### Study material ###

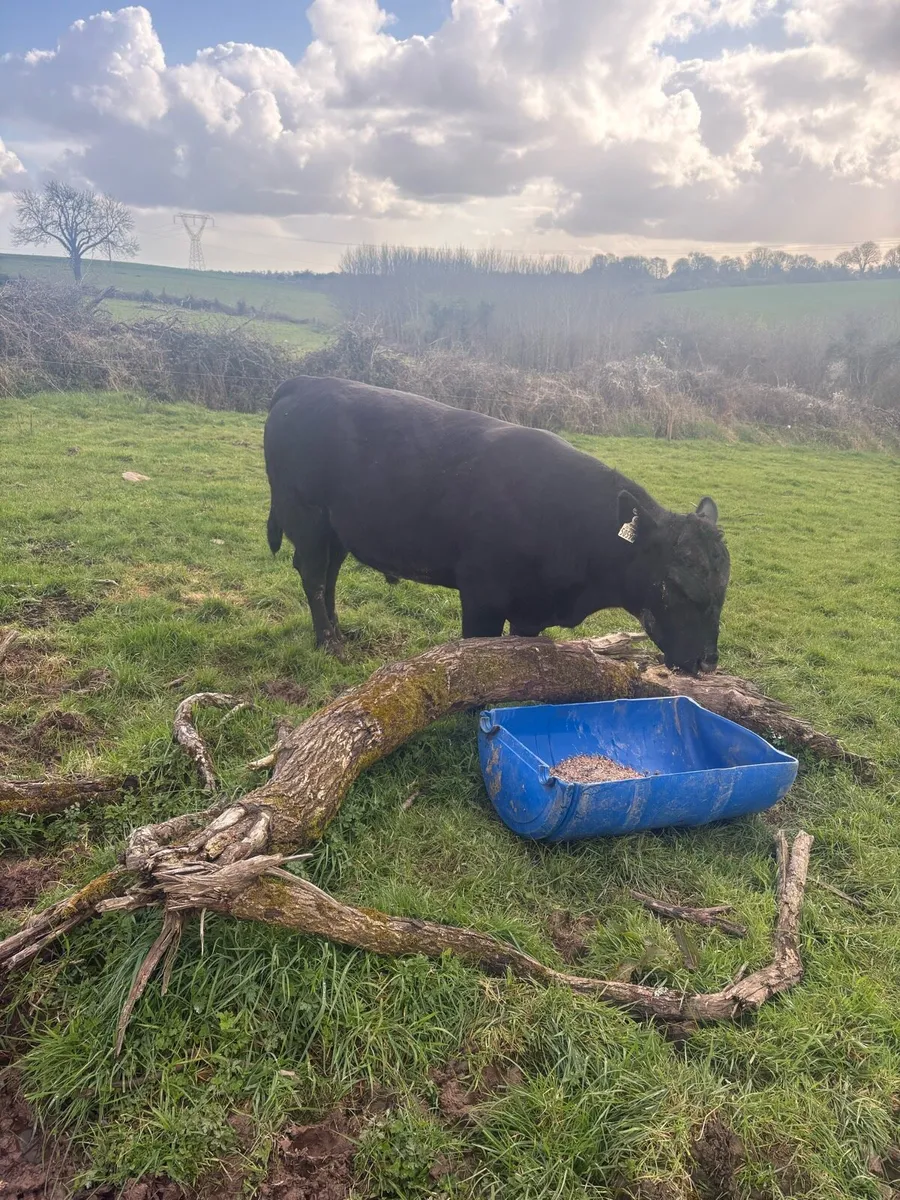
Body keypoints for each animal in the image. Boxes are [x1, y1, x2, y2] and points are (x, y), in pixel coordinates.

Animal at [264, 376, 730, 674]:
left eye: (723, 589)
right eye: (676, 585)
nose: (707, 663)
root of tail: (306, 382)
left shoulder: (531, 611)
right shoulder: (481, 596)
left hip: (338, 529)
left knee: (330, 575)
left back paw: (338, 631)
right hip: (306, 516)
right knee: (313, 576)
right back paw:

###

• Your instructions: The expected answer is the complete set of entries, copied verbatim, with no pictures.

• Response to this task:
Body keypoints for each animal in the image. Boxes are [x1, y1, x2, y2] and points are (x, y), in pixel coordinates.

Animal at [264, 376, 730, 674]:
left eye: (723, 589)
right eye: (676, 585)
nose: (707, 663)
root of tail: (306, 382)
left shoulder: (531, 611)
right shoulder: (481, 596)
left hip: (338, 529)
left knee: (330, 575)
left back paw: (338, 631)
right hip: (306, 516)
right knee: (313, 576)
right back paw:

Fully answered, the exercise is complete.